2020PB / police-brutality

Repository containing evidence of police brutality during the 2020 George Floyd protests
MIT License
2.62k stars 209 forks source link

Adapting incidents reports for quantitative analysis #677

Open lexeree opened 4 years ago

lexeree commented 4 years ago

Hey, this is an amazing project and I think there are a lot of possibilities for how to use this data. However, I've noticed that incident reports don't seem to be recorded in a way that facilitates a quantitative analysis of the data.

Looking at amalgamated data from different data sets or providing methods to generate analytics/visualizations could be really helpful, and I'd be happy to code them myself...but more data would be needed.

Specifically, I think that whenever possible, it would be great if the following data points could be parsed out from the incident reports:

I realize that some of this data can be extracted from the tags, but they may not always be applied consistently or may be too granular/not granular enough for certain analyses.

Thanks!

ContributingThrowaway commented 4 years ago

The vast vast vast majority of these occur at, around, or shortly after protests.

Why do you need to know whether the incident was reported on by media? (I ask because often when it was, the relevant coverage is linked; it might be possible to extract relevant coverage from the links.)

I agree that information like numbers of people injured, killed, arrested, etc would be very helpful, but I suspect it will be extremely hard to extract from many (most?) incidents. Some are such that it's not clear what would even count as being injured, killed, or arrested in the course of them. (There is a tag for the rare cases where an individual dies in a given incident.) Perhaps we could add a tag for serious injuries? (I'd also like to see a "wrongful-arrest" tag -- the "arrest" tag is used both when a wrongful arrest is conducted and when a reasonable arrest is conducted using excessive force.)

I'd be very interested down the road to see how many of these are actually dealt with by police. I'd also like some way of marking severity of incidents -- they range from slightly-careless tear-gassing to five officers pinning a man down and beating him senseless for no good reason.

lexeree commented 4 years ago

I personally would like to know about media coverage because an issue I have dealt with when speaking to people about police brutality in the protests is "well I haven't seen that much about it!" I think it would be helpful to know how much is covered in national news. The idea about the links is a good idea - I could definitely parse out the site name and compare that against a list...but there's also the possibility that incidents reported in local news could be picked up by larger networks at a later date.

I agree that numbers are difficult for number of people injured, but maybe we could make a web scraper to look for any new information published about incidents, or volunteers could check for updates? Either way, I just think this project is really great, but is limited in use unless we can efficiently extract analytics - being able to use social media posts about police abuse and comparison to media coverage etc could be a very useful tool for being able to give solid numbers regarding the reality of abuse of power among authorities in the US

ed42311 commented 4 years ago

@happy-lambdas a few points of clarity here are you talking about a standardized format or just adding more fields for specific sets of information? For instance there is a description with each set a video links and a title. Although maybe scenario description is something more specific.

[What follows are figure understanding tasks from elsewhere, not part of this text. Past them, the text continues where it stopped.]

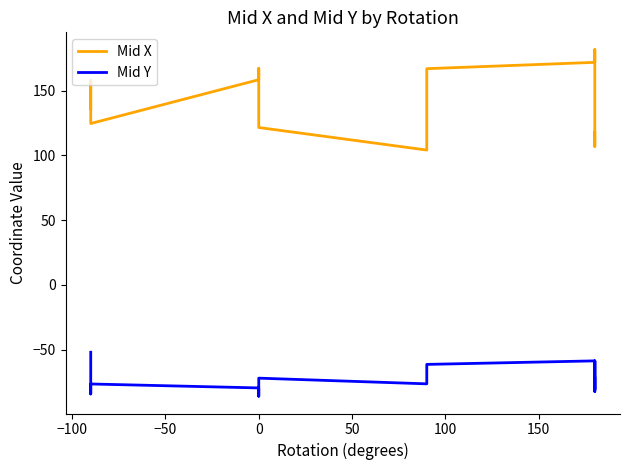

Rank the series by their average value, from lowest to highest.

Mid Y, Mid X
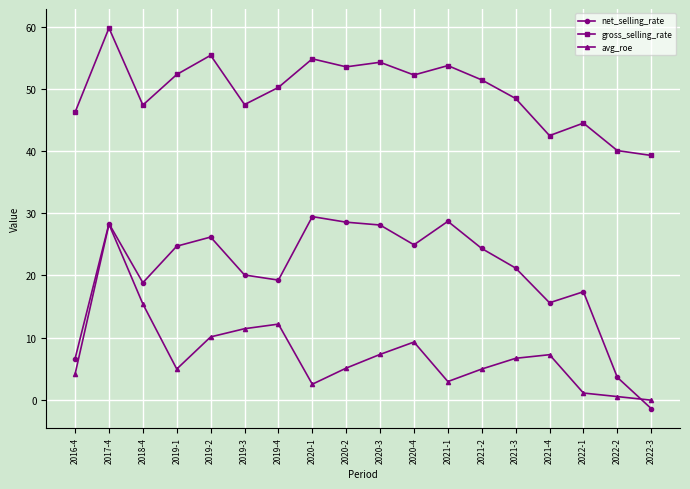

True or false: avg_roe has more than 1 points higher than both neighbors.

True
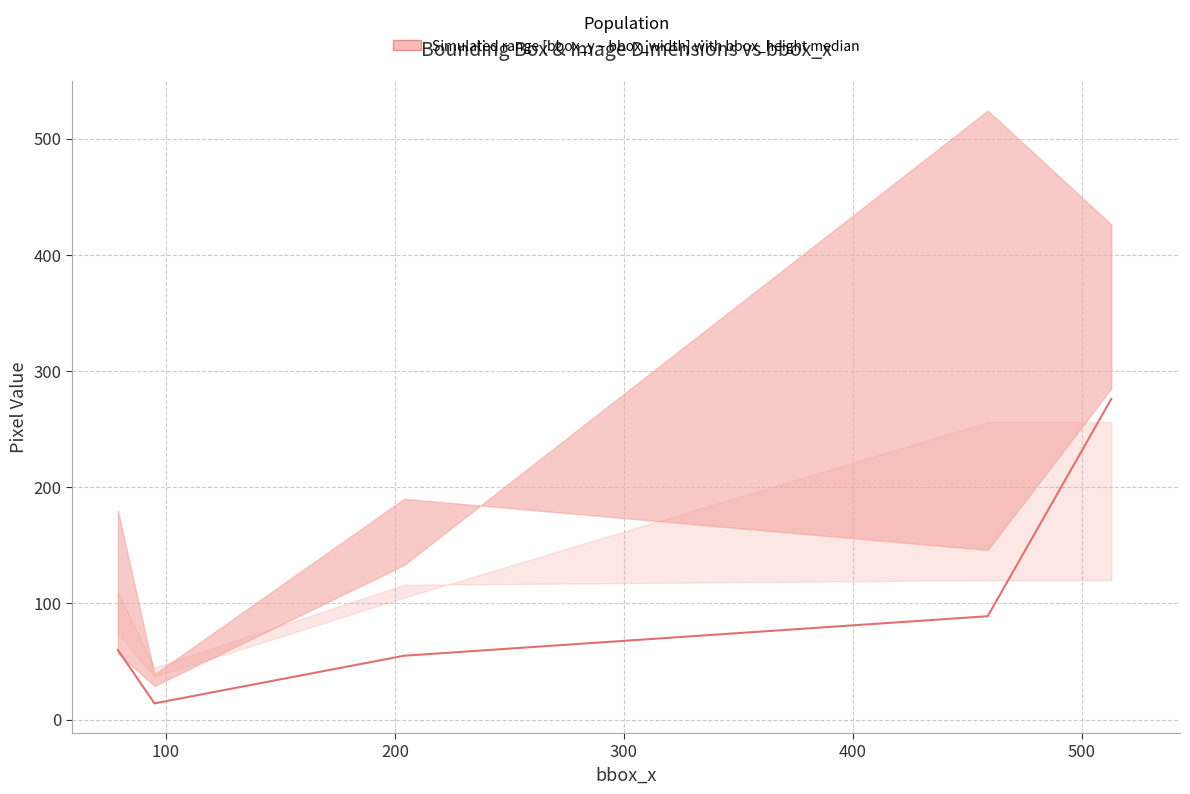

Where is the first local minimum?

100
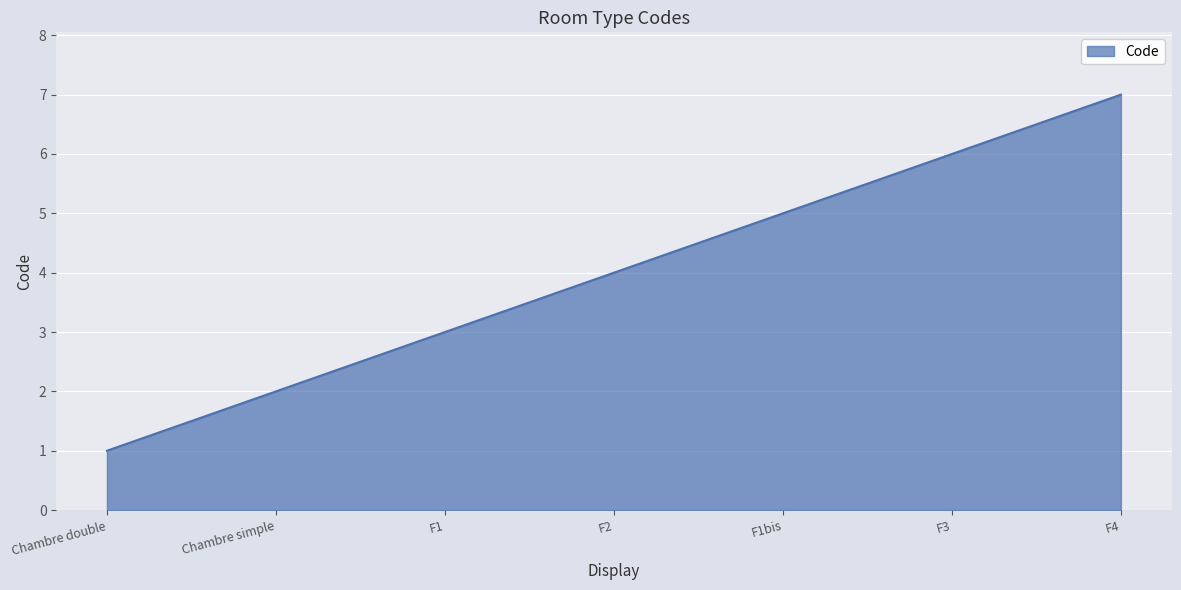

What is the difference between the maximum and second lowest values?

5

This is a possibility, with some research ( unless the linked video is a news outlet )

These are more difficult, with the possible exception of people killed. Injuries and arrests would be based on estimations, I guess we could record that with some explicit margin of error, fact checked against recordings.

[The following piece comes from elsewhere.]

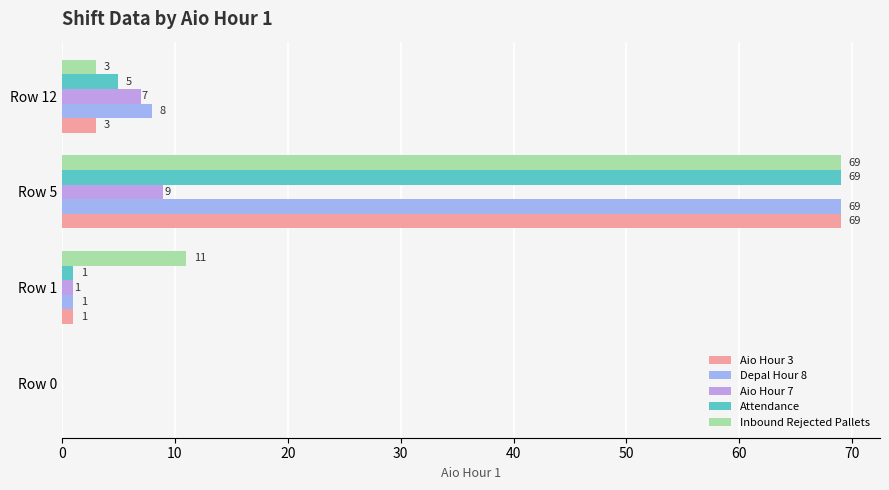

What is the total value across all series at Row 1?

15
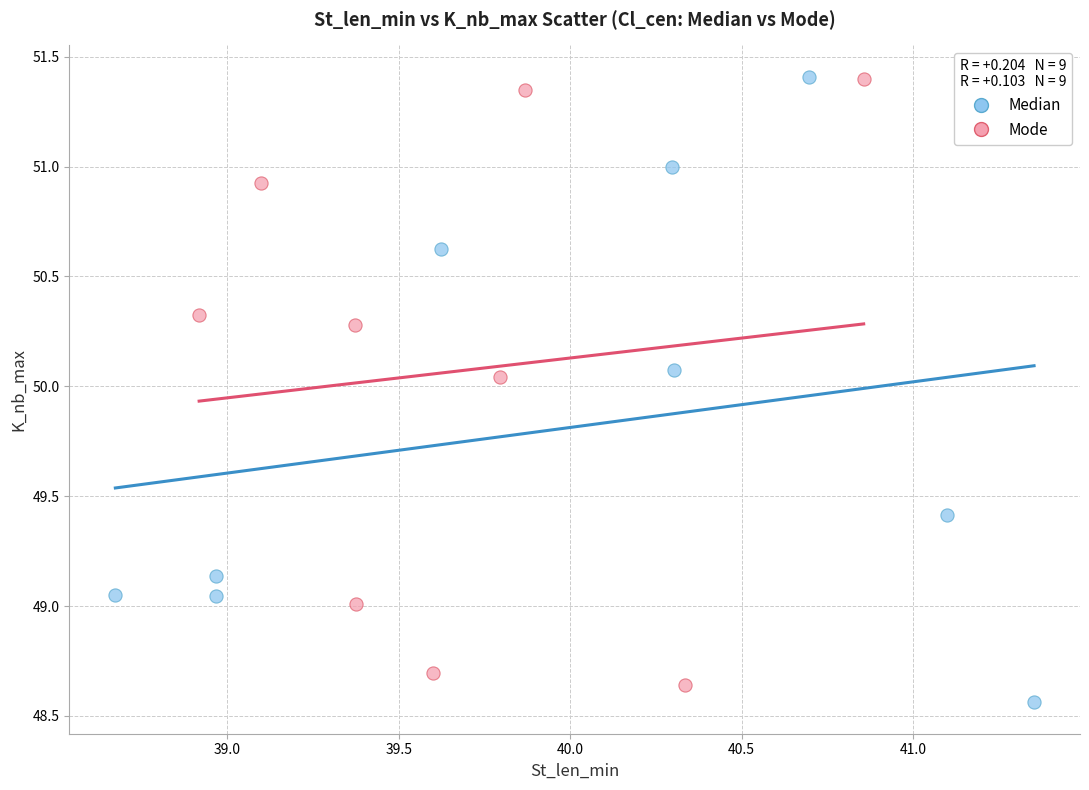

Which series reaches the minimum Y coordinate?

Median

This would be great, and I have to imagine that many of these incidents are stored in the public record, with a little bit of legwork we might be able to link the police reports with the incidents. That sounds like a great idea ( and a lot of work :D )

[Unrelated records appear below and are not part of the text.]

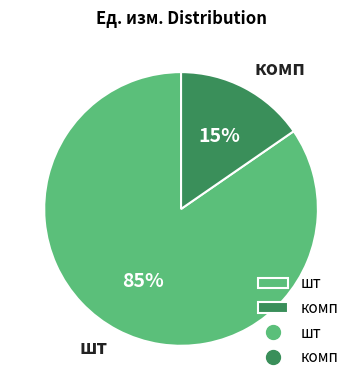

Which slice is the smallest?

комп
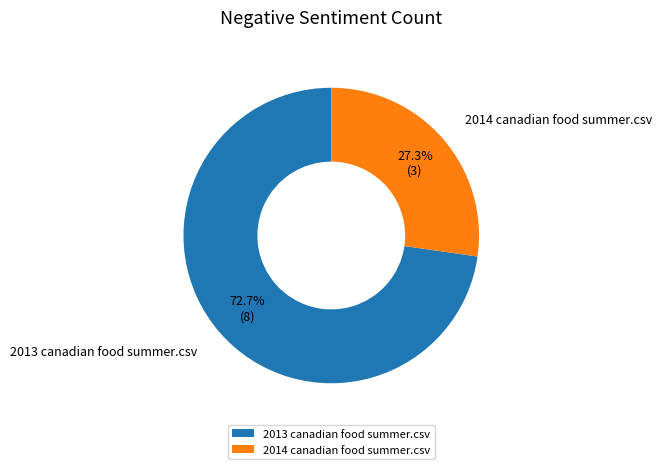

To the nearest percent, what portion does 2014 canadian food summer.csv represent?

27%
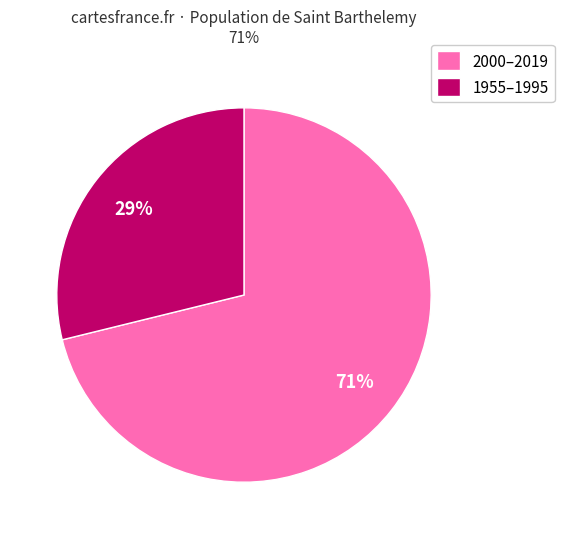

To the nearest percent, what portion does 2000–2019 represent?

71%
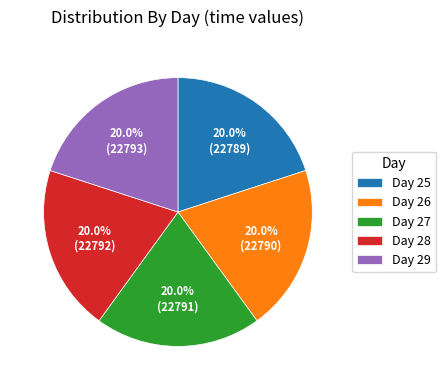

Combined, what portion of the pie is Day 29 and Day 27?

40.0%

Also I'm on board with some sort of rating system @ContributingThrowaway or maybe a binary. Was there brutality or not? Not sure what to base the metric on if we are going with a scale. The Bethel, Ohio protests seem to me like a decent talking point. There was brutality ( although I did not see recorded instances of police brutality ), and the police did not engage at times, but for the most they tried to act as intermediaries while keeping the peace ( this is an observation as a third party, with minimal context)

ContributingThrowaway commented 4 years ago

My first thought is to tag with many severity-relevant characteristics, such that researchers and frontend developers could come up with their own indices for severity -- +5 for improper use of rubber bullets, +6 for a wrongful arrest, etc. Possible tags include:

Alternatively, we could just introduce three tags -- high-severity, medium-severity, and low-severity -- and gradually build consensus as to which should be used when. That wouldn't allow the same granular analysis, but it would at least help with filtering out the least severe incidents or focusing on the most severe.

What's the process for adding new tags?